Provides utilities for creating set partitions.
@author: eposse
Given an iterable object l of comparable/hashable objects, return a partition table, namely the quotient of the set of elements in the list with respect to the equivalence relation given by the equality operation between the objects (as implemented by the __eq__ method).
This partition is a dictionary p, whose keys are elements of the list, and for a given element x from l, the corresponding value p[x] is the list of all elements y in l such that x == y.
The partition is computed as follows:
For every item x in the list l, check if there is already an entry p[x]. More precisely, check if there is already a key y in p such that x == y. If so, add x to the list p[y]. If not, create a new entry p[x] and set it to be the list [x].

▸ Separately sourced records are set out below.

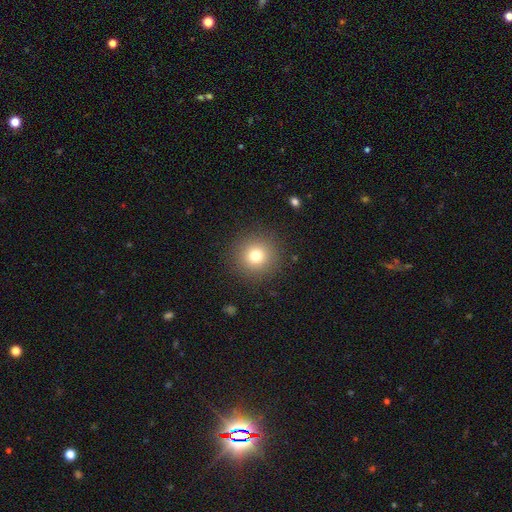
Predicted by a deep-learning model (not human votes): smooth 77%, star or artifact 14%, featured or disk 9%. Down the decision tree: how rounded — round (95%); merging — none (90%).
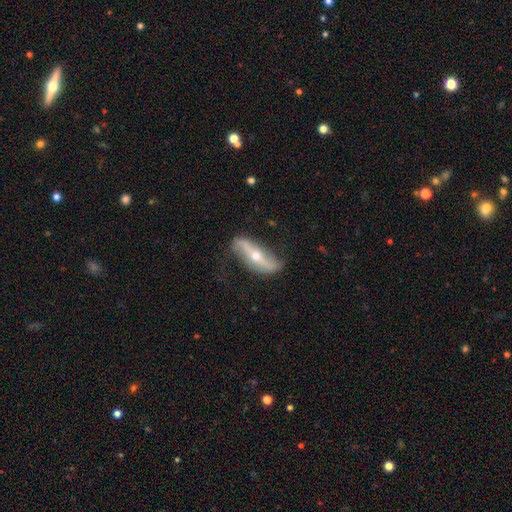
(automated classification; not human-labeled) This is likely a featured or disk galaxy (77%). It is likely not viewed edge-on (69%). Bar: possibly strong (52%). Spiral arm pattern: clearly yes (81%). Central bulge: possibly small (51%). Merging: likely none (73%).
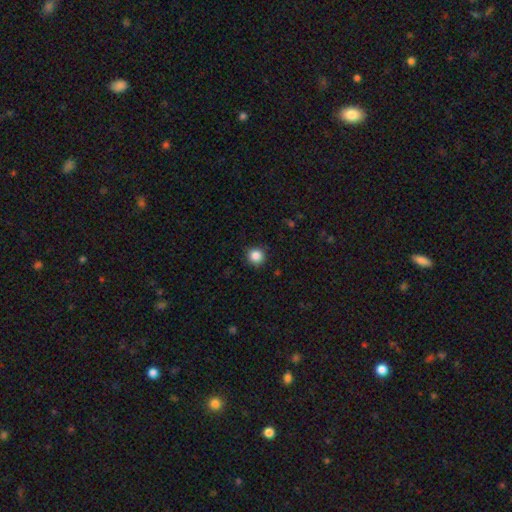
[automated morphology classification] A smooth galaxy with no disk features (86%) that is round (94%). Merging: none (89%).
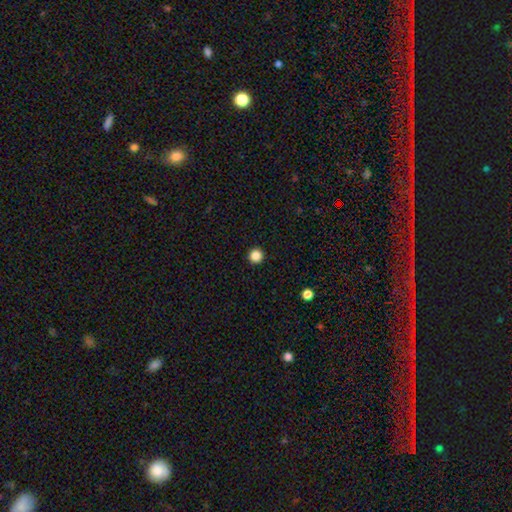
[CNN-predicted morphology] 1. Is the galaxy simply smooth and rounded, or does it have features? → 87% smooth, 11% star or artifact, 3% featured or disk.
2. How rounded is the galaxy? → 97% round, 2% in between, 1% cigar-shaped.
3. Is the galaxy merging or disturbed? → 94% none, 3% minor disturbance, 1% major disturbance, 1% merger.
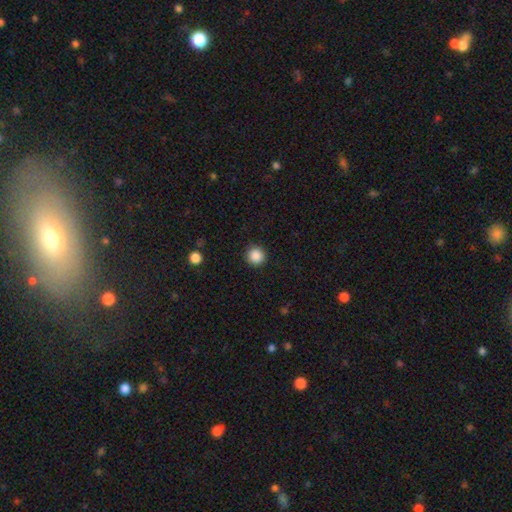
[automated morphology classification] The model was most divided on "smooth or featured": smooth: 88%, star or artifact: 9%, featured or disk: 3%. More confident: how rounded — round (95%); merging — none (91%).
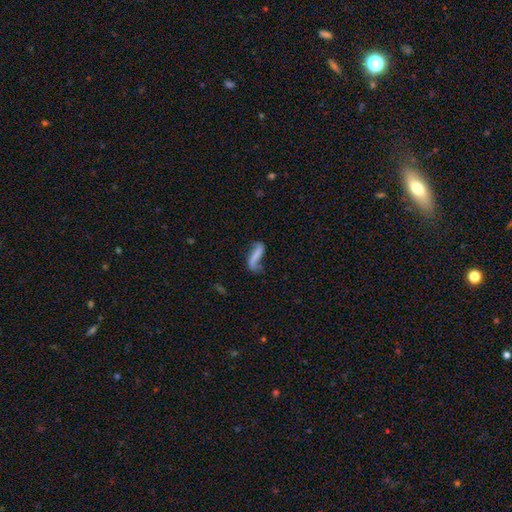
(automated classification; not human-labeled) This is possibly a smooth galaxy (49%). Merging: marginally none (42%).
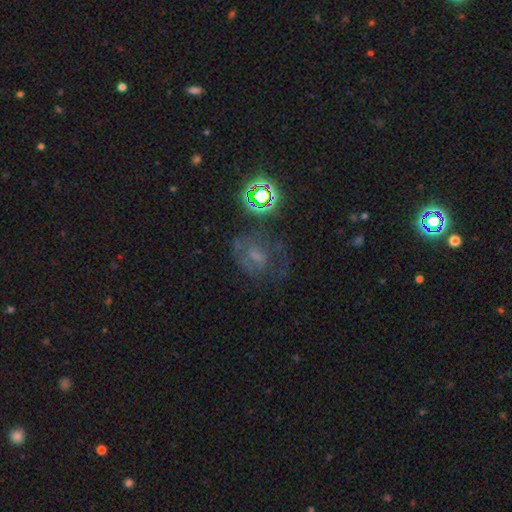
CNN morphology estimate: featured or disk 42%, smooth 31%, star or artifact 27%. Down the decision tree: merging — none (51%).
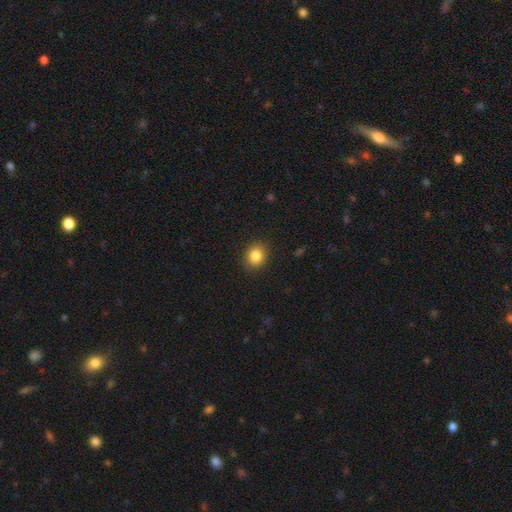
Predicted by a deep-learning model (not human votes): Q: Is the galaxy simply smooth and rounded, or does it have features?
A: smooth — 85%.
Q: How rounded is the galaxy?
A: round — 65%.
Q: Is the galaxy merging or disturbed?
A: none — 89%.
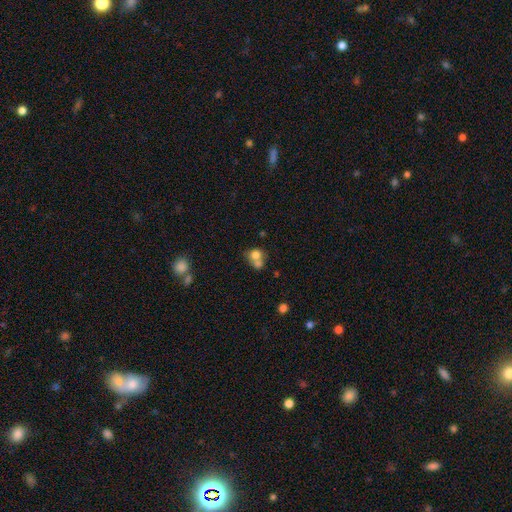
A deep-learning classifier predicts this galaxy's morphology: Smooth or featured? Predicted: smooth (p=0.73). How rounded? Predicted: round (p=0.69). Merging? Predicted: merger (p=0.54).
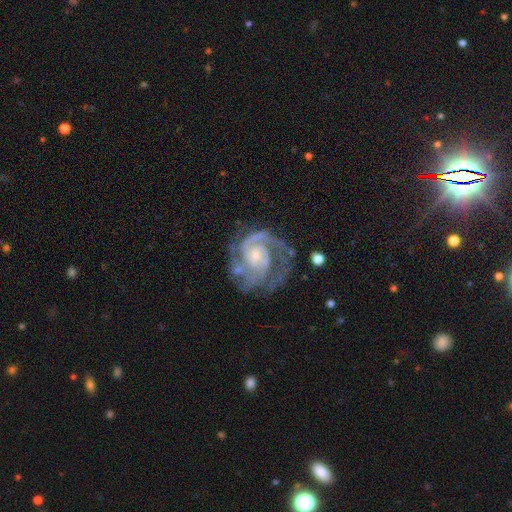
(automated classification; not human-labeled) Smooth or featured? Predicted: featured or disk (p=0.91). Edge-on disk? Predicted: no (p=0.98). Bar? Predicted: no (p=0.66). Spiral arms? Predicted: yes (p=0.98). Spiral winding? Predicted: tight (p=0.59). Spiral arm count? Predicted: 2 (p=0.56). Bulge size? Predicted: small (p=0.56). Merging? Predicted: none (p=0.61).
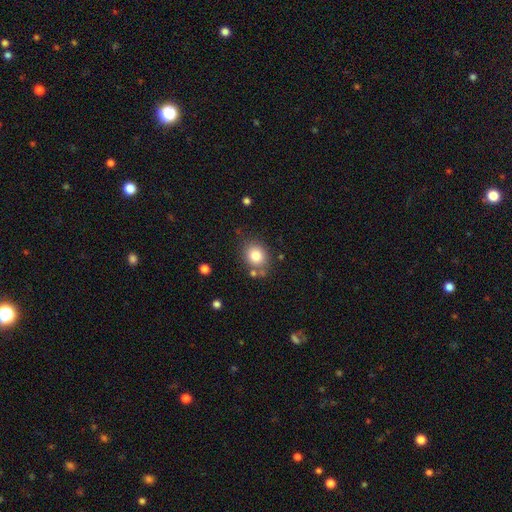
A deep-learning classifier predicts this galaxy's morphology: Smooth or featured?
  - smooth: 80% *
  - star or artifact: 10%
  - featured or disk: 10%
How rounded?
  - round: 62% *
  - in between: 37%
  - cigar-shaped: 1%
Merging?
  - none: 74% *
  - minor disturbance: 14%
  - merger: 7%
  - major disturbance: 4%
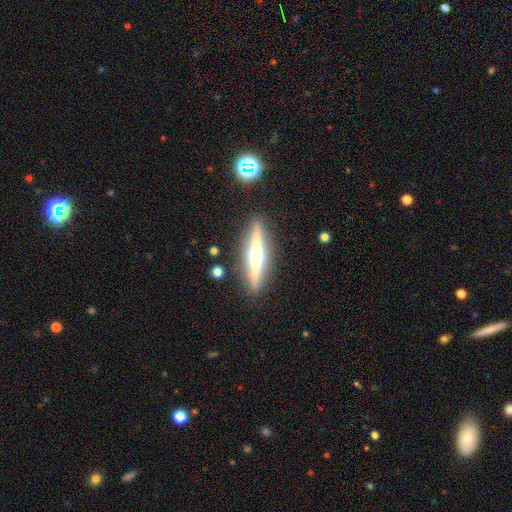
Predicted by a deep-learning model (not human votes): Smooth or featured: featured or disk — 74% (smooth — 20%)
Edge-on disk: yes — 97% (no — 3%)
Edge-on bulge: rounded — 83% (none — 9%)
Merging: none — 89% (minor disturbance — 7%)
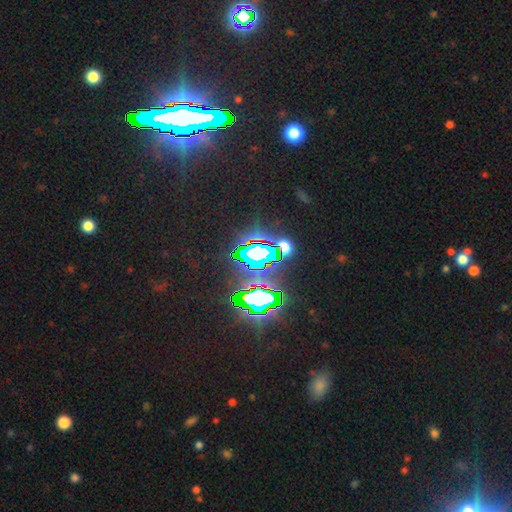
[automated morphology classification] This is likely a star or artifact rather than a galaxy (79%).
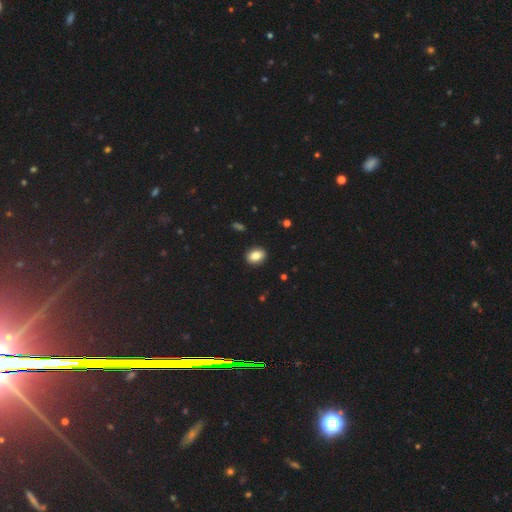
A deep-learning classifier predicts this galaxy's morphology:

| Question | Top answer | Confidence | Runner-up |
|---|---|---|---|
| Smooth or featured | smooth | 85% | star or artifact (9%) |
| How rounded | in between | 70% | round (29%) |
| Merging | none | 91% | minor disturbance (7%) |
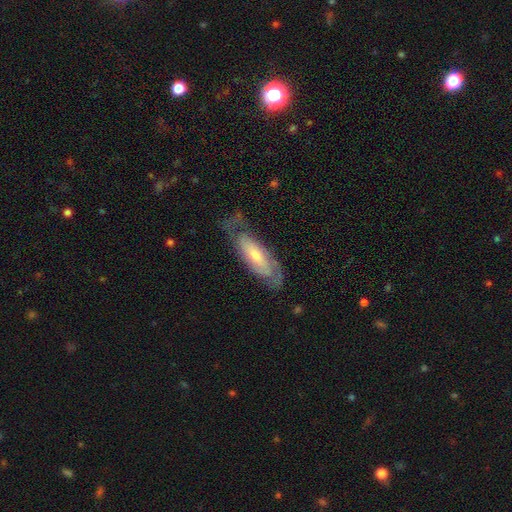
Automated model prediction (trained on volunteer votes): Q: Smooth or featured?
A: featured or disk (66%); runner-up: smooth (28%)
Q: Edge-on disk?
A: no (81%); runner-up: yes (19%)
Q: Bar?
A: no (61%); runner-up: weak (29%)
Q: Spiral arms?
A: yes (86%); runner-up: no (14%)
Q: Bulge size?
A: small (44%); runner-up: moderate (37%)
Q: Merging?
A: none (62%); runner-up: minor disturbance (23%)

The result is computing by taking advantage of the semantics of dictionaries in Python: the __getitem__ operation invoked when accessing the entry p[x], first computes the hash value of x to get a quick access to the underlying table, and then, if there is a key x’ in p with that hash value, Python checks to see if id(x) is id(x’). If so, they are the same object. If not, Python tries to compare with equality: x == x’. If they are equivalent, they are assumed to be the same key, because all hashable objects x and x’ which compare equal, x == x’, must have hash(x) == hash(x’).
Like create_partition, but the partition is created with respect to the equivalence relation eq, rather than the __eq__ method of objects in l.